YOUR OBJECTIVE: Somewhere below is a line with "focal_35mm: 82" and, later, a line with "focal_mm: 50"; repeat those two lines and all the lines between them, exactly as they are.
──────── DATA FOR THIS EXERCISE ────────
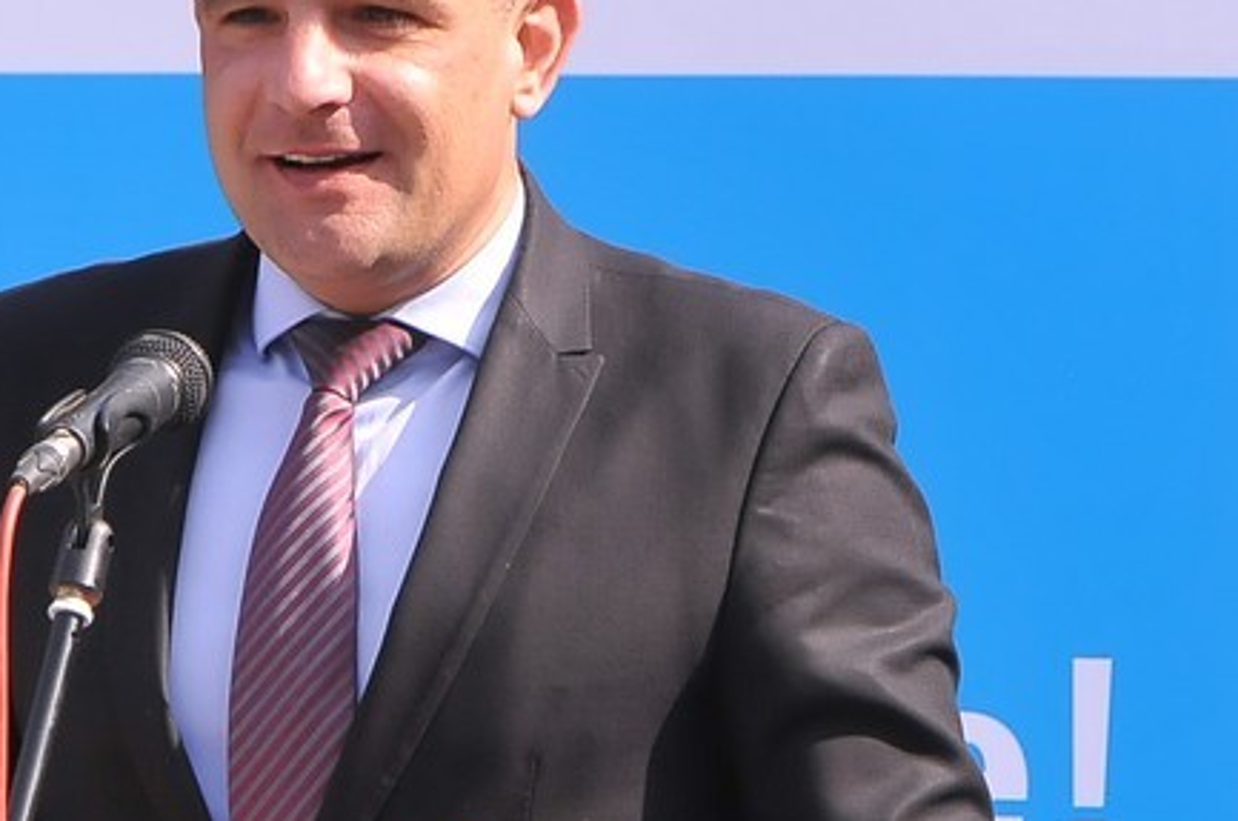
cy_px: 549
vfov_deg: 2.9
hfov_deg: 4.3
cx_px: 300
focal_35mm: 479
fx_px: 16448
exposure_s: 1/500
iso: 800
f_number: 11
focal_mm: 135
────────
──────── DATA FOR THIS EXERCISE ────────
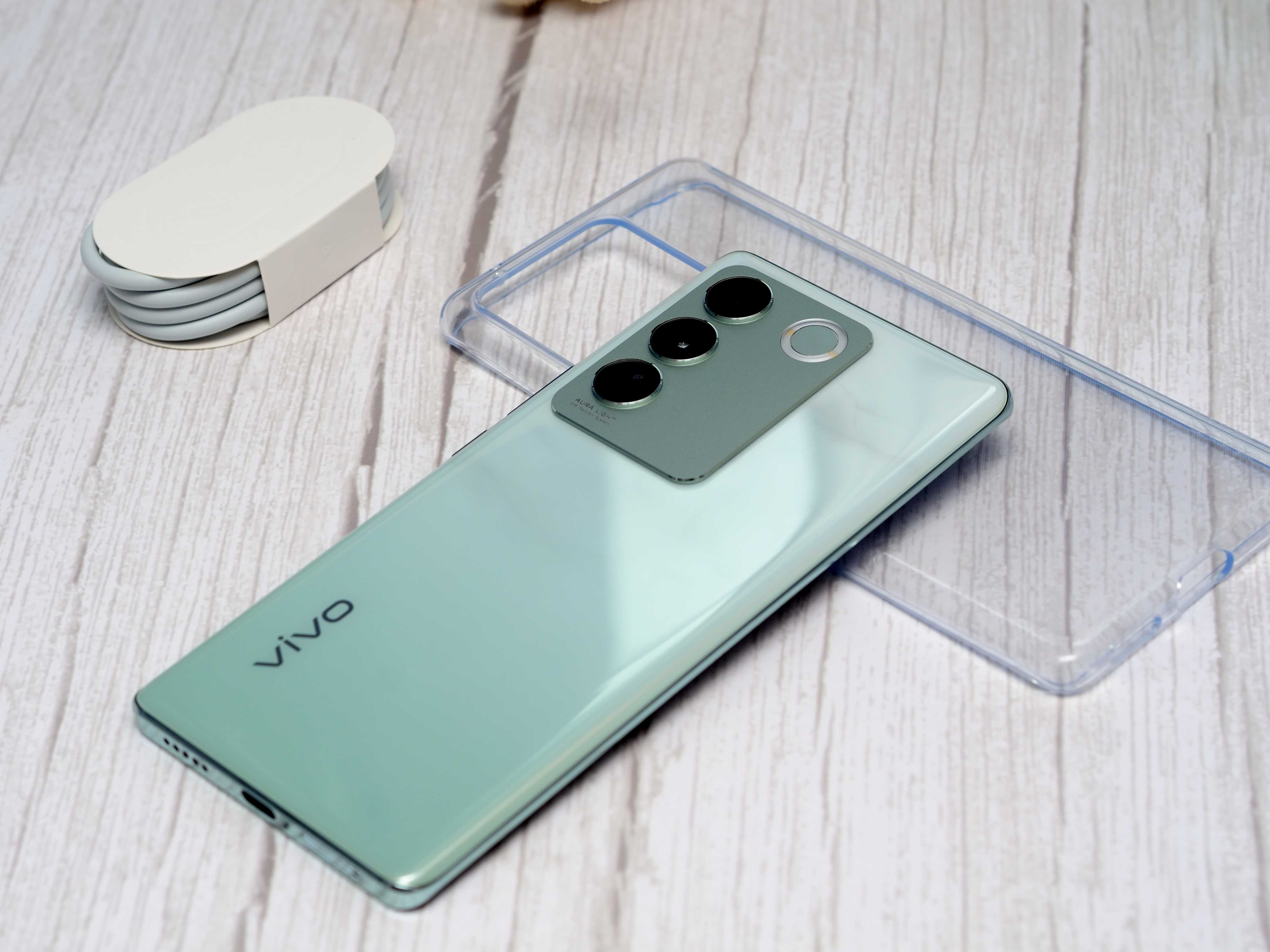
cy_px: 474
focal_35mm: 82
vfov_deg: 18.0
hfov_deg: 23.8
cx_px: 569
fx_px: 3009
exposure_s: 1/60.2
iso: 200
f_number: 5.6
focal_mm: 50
────────
EXERCISE OUTPUT:
focal_35mm: 82
vfov_deg: 18.0
hfov_deg: 23.8
cx_px: 569
fx_px: 3009
exposure_s: 1/60.2
iso: 200
f_number: 5.6
focal_mm: 50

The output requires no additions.